La reedición del primer álbum de Nativa Geranio fue presentada durante un encuentro dedicado a la escucha del material y a la conversación sobre su valor dentro de la historia del rock salvadoreño. La actividad reunió a seguidores de la agrupación para conocer el proceso que dio nueva vida a una producción iniciada hace casi tres décadas.
Durante la presentación, Roberto Guzmán explicó que la nueva edición conserva el espíritu del trabajo original, pero incorpora una grabación realizada con la calidad técnica que la banda siempre imaginó. El lanzamiento también recupera el formato de casete, un soporte que marcó una época para la música independiente nacional y que hoy adquiere un valor tanto histórico como de colección.
“Este casete… dejamos aquí la grabación de 1996 y la grabación de 2026. Quisimos retomar el trabajo que quedó a medias, por así decirlo, técnicamente, y hoy quedó de una manera profesional grabada”, comentó el músico al explicar el concepto de la reedición.
Guzmán señaló que el proyecto fue desarrollado junto a Normandie Records, donde el material fue masterizado de acuerdo con los estándares actuales de la industria. “Estamos orgullosos de que los que están acá lo puedan escuchar”, expresó durante la actividad.

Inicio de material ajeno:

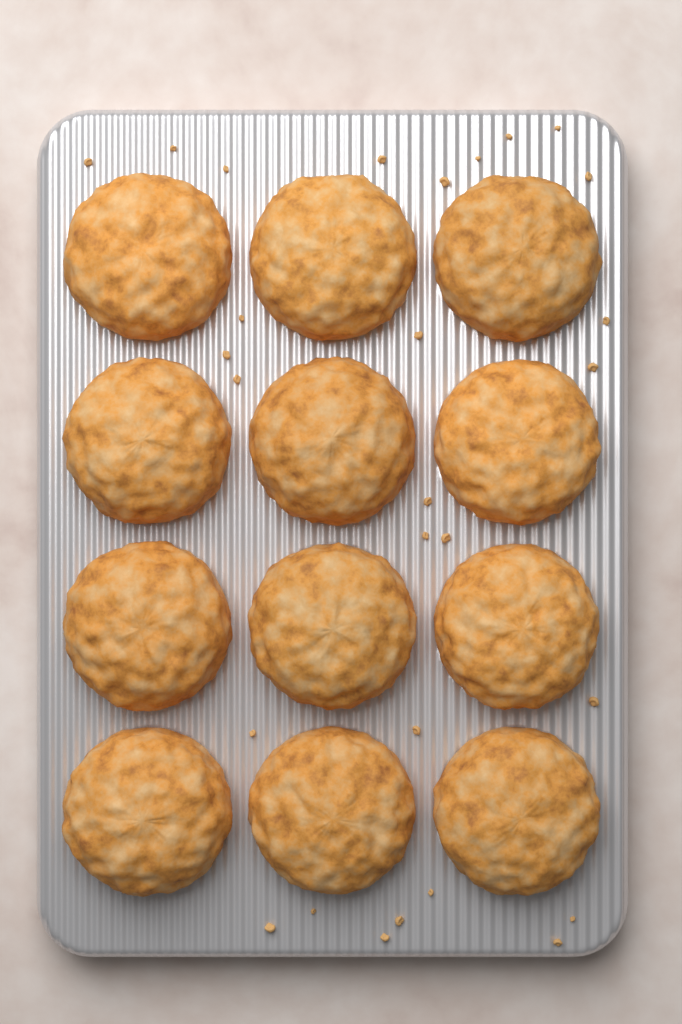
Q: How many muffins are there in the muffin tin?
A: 12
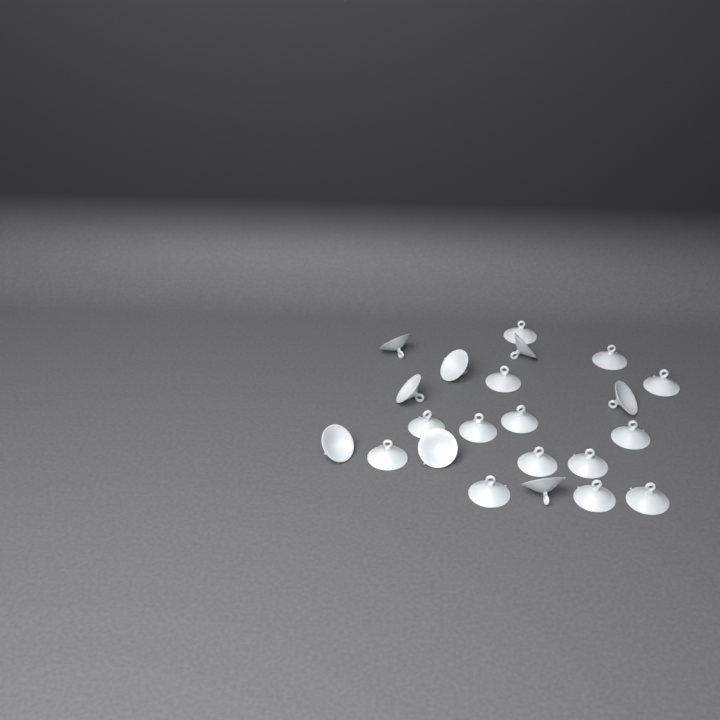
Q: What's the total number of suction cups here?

Más que una simple reedición, el proyecto representa un ejercicio de preservación del patrimonio musical contemporáneo. Al rescatar un álbum emblemático y presentarlo con una producción renovada, Nativa Geranio establece un puente entre la escena independiente de los años noventa y las nuevas generaciones de oyentes, demostrando que la música también puede reconstruir su propia memoria sin perder su esencia.